━━ Provided data

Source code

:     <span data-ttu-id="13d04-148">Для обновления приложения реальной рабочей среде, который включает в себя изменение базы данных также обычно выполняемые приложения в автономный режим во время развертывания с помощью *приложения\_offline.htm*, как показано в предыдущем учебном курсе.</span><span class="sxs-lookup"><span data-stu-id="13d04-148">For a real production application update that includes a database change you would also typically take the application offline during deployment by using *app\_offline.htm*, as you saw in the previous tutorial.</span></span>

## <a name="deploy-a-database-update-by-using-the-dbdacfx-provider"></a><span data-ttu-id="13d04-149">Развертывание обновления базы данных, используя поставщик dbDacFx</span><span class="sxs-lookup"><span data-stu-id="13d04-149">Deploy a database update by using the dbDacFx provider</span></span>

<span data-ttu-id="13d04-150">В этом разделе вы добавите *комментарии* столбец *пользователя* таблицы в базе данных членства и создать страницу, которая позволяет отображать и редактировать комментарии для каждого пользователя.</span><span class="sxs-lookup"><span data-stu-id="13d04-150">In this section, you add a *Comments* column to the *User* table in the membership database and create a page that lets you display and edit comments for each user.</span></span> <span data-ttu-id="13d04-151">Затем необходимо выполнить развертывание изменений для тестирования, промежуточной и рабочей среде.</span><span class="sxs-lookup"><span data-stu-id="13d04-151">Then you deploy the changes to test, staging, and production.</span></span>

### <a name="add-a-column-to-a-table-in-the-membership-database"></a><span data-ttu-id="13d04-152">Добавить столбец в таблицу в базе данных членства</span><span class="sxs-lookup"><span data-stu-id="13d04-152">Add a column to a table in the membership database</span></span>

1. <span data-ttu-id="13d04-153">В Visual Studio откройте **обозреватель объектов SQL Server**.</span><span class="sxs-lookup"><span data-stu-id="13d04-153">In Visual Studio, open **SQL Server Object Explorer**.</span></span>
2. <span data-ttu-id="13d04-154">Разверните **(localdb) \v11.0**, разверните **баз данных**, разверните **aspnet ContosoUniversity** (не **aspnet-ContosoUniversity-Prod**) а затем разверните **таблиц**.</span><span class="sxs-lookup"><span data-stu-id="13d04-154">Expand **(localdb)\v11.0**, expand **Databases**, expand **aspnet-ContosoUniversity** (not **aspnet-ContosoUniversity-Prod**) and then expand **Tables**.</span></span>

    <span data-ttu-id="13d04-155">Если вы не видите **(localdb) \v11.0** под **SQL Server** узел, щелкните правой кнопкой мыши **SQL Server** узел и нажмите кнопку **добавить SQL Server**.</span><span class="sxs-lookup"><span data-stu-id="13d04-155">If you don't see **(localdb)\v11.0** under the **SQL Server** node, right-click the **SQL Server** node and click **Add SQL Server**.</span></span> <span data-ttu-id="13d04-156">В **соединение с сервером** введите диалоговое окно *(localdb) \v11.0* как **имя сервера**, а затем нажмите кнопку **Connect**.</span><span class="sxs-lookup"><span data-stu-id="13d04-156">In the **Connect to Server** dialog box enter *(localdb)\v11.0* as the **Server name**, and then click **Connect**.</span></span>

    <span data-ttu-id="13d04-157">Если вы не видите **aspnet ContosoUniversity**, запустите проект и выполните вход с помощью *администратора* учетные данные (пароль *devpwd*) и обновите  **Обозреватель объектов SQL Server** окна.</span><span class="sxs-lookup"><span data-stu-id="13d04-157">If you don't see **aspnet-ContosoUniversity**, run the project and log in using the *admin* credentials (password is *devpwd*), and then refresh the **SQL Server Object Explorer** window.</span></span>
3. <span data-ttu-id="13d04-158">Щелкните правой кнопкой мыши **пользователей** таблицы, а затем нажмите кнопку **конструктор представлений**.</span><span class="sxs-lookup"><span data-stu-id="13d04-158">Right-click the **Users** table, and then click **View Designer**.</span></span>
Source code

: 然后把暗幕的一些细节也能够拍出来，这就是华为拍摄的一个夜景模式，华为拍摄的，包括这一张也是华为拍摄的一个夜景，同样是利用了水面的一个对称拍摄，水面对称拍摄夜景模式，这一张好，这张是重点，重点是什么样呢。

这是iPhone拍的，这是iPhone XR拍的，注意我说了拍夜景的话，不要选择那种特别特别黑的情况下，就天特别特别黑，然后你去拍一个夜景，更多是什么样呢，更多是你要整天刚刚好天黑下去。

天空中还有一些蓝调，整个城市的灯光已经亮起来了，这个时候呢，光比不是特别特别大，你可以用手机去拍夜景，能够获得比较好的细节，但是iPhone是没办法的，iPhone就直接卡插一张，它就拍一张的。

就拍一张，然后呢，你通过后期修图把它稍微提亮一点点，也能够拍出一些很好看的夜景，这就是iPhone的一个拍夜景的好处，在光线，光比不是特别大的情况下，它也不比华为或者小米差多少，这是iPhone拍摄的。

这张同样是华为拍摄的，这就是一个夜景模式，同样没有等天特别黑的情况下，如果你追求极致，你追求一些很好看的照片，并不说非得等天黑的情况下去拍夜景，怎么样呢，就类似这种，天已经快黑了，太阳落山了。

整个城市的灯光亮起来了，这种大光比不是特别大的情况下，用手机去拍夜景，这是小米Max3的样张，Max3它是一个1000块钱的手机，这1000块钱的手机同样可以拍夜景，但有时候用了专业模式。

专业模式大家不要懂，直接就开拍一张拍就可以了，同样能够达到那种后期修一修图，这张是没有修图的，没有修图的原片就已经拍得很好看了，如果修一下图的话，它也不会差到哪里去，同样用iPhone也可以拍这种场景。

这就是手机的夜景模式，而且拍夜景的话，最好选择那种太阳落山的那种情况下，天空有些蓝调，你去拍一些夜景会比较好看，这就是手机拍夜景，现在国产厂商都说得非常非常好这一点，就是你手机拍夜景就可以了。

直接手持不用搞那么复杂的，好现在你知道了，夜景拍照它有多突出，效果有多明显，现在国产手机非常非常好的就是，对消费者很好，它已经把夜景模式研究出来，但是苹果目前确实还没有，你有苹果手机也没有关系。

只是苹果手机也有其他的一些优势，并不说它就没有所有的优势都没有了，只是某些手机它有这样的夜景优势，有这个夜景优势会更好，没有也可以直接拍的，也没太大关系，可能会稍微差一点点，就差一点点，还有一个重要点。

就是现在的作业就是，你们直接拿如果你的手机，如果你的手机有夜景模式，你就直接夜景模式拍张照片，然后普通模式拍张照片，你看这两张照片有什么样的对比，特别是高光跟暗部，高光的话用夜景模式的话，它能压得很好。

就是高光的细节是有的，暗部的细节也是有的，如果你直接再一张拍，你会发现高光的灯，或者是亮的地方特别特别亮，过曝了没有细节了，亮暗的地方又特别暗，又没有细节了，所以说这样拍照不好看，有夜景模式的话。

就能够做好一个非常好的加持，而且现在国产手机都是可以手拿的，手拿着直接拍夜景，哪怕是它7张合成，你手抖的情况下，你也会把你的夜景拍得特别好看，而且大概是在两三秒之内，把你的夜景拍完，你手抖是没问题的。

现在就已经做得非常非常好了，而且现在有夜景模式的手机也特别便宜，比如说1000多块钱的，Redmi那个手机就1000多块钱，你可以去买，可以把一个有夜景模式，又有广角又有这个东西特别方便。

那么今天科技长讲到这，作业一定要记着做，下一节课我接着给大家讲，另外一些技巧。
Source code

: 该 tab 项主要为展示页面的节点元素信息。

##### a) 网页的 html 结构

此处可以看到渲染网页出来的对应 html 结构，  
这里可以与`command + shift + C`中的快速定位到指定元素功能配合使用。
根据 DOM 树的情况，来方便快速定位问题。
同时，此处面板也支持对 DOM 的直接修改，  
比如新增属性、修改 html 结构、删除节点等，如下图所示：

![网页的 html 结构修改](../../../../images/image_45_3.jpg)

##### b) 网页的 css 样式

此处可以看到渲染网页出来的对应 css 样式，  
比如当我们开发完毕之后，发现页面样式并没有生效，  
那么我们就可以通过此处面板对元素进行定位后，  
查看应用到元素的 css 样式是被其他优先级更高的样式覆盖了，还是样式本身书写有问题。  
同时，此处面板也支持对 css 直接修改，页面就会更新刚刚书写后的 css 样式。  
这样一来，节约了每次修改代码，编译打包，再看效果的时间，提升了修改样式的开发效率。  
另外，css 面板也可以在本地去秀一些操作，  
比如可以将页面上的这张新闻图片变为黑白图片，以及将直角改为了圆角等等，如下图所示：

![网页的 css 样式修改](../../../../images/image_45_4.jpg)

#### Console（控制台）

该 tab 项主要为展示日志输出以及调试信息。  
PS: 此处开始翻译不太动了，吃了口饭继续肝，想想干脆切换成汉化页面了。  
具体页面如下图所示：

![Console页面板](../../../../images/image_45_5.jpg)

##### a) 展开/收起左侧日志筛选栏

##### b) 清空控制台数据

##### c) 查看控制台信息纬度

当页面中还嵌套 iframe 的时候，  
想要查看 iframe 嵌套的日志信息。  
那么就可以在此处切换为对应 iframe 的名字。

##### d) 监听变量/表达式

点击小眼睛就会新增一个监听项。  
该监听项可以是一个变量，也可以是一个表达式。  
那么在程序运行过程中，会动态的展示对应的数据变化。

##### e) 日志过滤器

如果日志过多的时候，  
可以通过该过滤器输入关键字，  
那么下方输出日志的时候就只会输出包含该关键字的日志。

━━━━

**Problem requirements:**
Scan the listing for the string "Explorer", then copy every line where it appears.

**Problem solution:**
1. <span data-ttu-id="13d04-153">В Visual Studio откройте **обозреватель объектов SQL Server**.</span><span class="sxs-lookup"><span data-stu-id="13d04-153">In Visual Studio, open **SQL Server Object Explorer**.</span></span>
    <span data-ttu-id="13d04-157">Если вы не видите **aspnet ContosoUniversity**, запустите проект и выполните вход с помощью *администратора* учетные данные (пароль *devpwd*) и обновите  **Обозреватель объектов SQL Server** окна.</span><span class="sxs-lookup"><span data-stu-id="13d04-157">If you don't see **aspnet-ContosoUniversity**, run the project and log in using the *admin* credentials (password is *devpwd*), and then refresh the **SQL Server Object Explorer** window.</span></span>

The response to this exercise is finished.